Oleksandr Zozulia

Personal information
- Full name: Oleksandr Andriiovych Zozulia
- Date of birth: 7 March 1960 (age 65)
- Place of birth: Khrustalnyi, Ukrainian SSR, Soviet Union
- Position(s): Midfielder

Team information
- Current team: Kremin-2 Kremenchuk (coach)

Senior career*
- Years: Team / Apps / (Gls)
- 1977: Zaria Voroshilovgrad
- 1978: Sever Murmansk / 11 / (0)
- 1981: Sokil Rovenky / 19 / (4)
- 1982: Stakhanov / 35 / (6)
- 1983: Atlantyka Sevastopol / 34 / (0)
- 1985: Kolos Pavlohrad / 25 / (7)
- 1986: Sudnobudivnyk Mykolaiv / 6 / (0)
- 1986: Luch Krasnyi Luch
- 1986: Nistru Chisinau / 18 / (0)
- 1987: Sudnobudivnyk Mykolaiv / 27 / (0)
- 1988: Baltika Kaliningrad / 25 / (7)
- 1990: Shakhtar Krasnyi Luch / 23 / (14)
- 1992: Hirnyk Hirne / 3 / (0)
- 1992–1994: Koral Krasnyi Luch / 16 / (0)
- 1995–1996: Vodeiar Kremenchuk (futsal) / 2 / (0)
- 1995: Hirnyk-Sport Komsomolsk / 1 / (0)
- 1996–1997: Shakhtar Krasnyi Luch / 16 / (3)

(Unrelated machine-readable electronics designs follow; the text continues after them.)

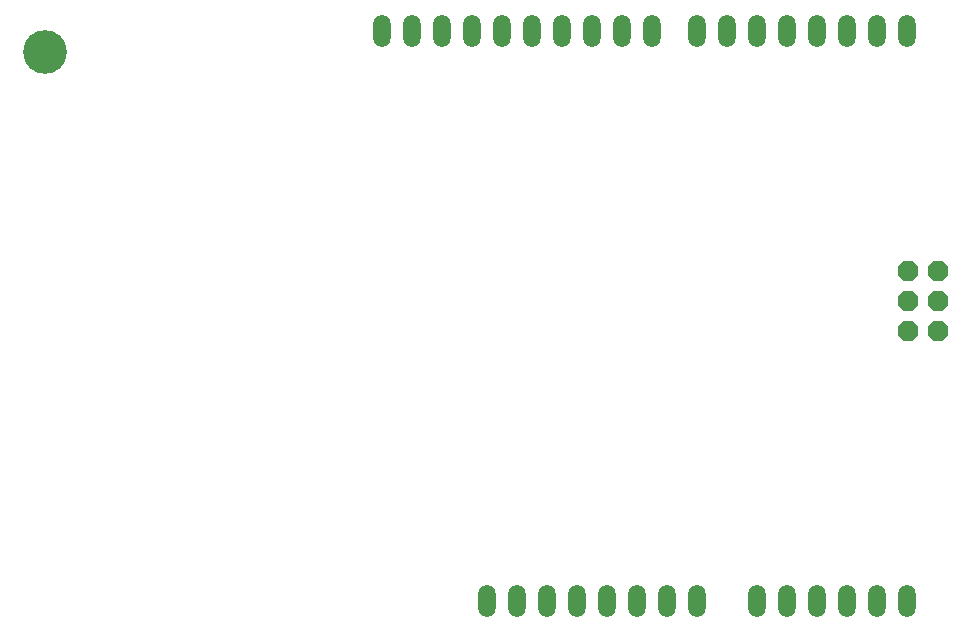
<source format=gbs>
G04 Layer_Color=16711935*
%FSLAX24Y24*%
%MOIN*%
G70*
G01*
G75*
%ADD60O,0.0580X0.1080*%
%ADD61P,0.0747X8X292.5*%
%ADD62C,0.1458*%
D60*
X30693Y19984D02*
D03*
X29693D02*
D03*
X28693D02*
D03*
X27693D02*
D03*
X26693D02*
D03*
X25693D02*
D03*
X24693D02*
D03*
X23693D02*
D03*
X22193D02*
D03*
X21193D02*
D03*
X20193D02*
D03*
X19193D02*
D03*
X18193D02*
D03*
X17193D02*
D03*
X16193D02*
D03*
X15193D02*
D03*
X14193D02*
D03*
X13193D02*
D03*
X16693Y984D02*
D03*
X17693D02*
D03*
X18693D02*
D03*
X19693D02*
D03*
X20693D02*
D03*
X21693D02*
D03*
X22693D02*
D03*
X23693D02*
D03*
X25693D02*
D03*
X26693D02*
D03*
X27693D02*
D03*
X28693D02*
D03*
X29693D02*
D03*
X30693D02*
D03*
D61*
X30743Y11984D02*
D03*
X31743D02*
D03*
X30743Y10984D02*
D03*
X31743D02*
D03*
X30743Y9984D02*
D03*
X31743D02*
D03*
D62*
X1969Y19291D02*
D03*
M02*

</source>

= Oleksandr Zozulia (footballer, born 1960) =

Ukrainian footballer (born 1960)

Oleksandr Zozulia (Олександр Андрійович Зозуля; born 7 March 1960) is a Ukrainian professional football coach and former player who played as a midfielder. He is current coach of a Second League club Kremin-2 Kremenchuk.

==Early life==
Oleksandr Zozulia was born on 7 March 1960 in Khrustalnyi, Ukrainian SSR, Soviet Union.

==Playing career==
Zozulia played for Stakhanov in 1982, Atlantyka Sevastopol in 1983, Kolos Pavlohrad in 1985, Nistru Chișinău in 1986, Sudnobudivnyk Mykolaiv in 1987 and others. In 1996 he won Luhansk Oblast Championship while playing for Shakhtar Krasnyi Luch.

==Coaching career==
Zozulia coached with Atlank Kremenchuk, Kremin Academy and Dnipro Academy.

===Kremenchuk Academy===
When Kremin Kremenchuk was formed again on 23 October 2003, Zozulia became one of the academy coaches. He began training group of players born in 1992. Andriy Batsula and Artem Kozlov were first players who Zozulia trained.

By May 2017 he returned to Kremin Academy. There he began coaching Academy group Kremin 2006. He continued to coach them until 2022. With Russian invasion of Ukraine some of his players moved to academies in Poland and Slovakia while others who remained in the academy began training with and playing for Kremin Kremenchuk. In October 2021 Zozulia began working with a new group of players born in 2016.

===Dnipro===
Zozulia joined Dnipro Academy in 2010 and was in charge of the U15 team.

===Kremin-2===
Zozulia began working with Kremin-2 Kremenchuk in mid January 2023. On 15 February 2023 Kremin owner appointed Yaroslav Zdyrko to become a manager of the team, Zozulia remained an assistant coach with the team. Most of the players came from the Kremin Academy and were coached by Zozulia from early age.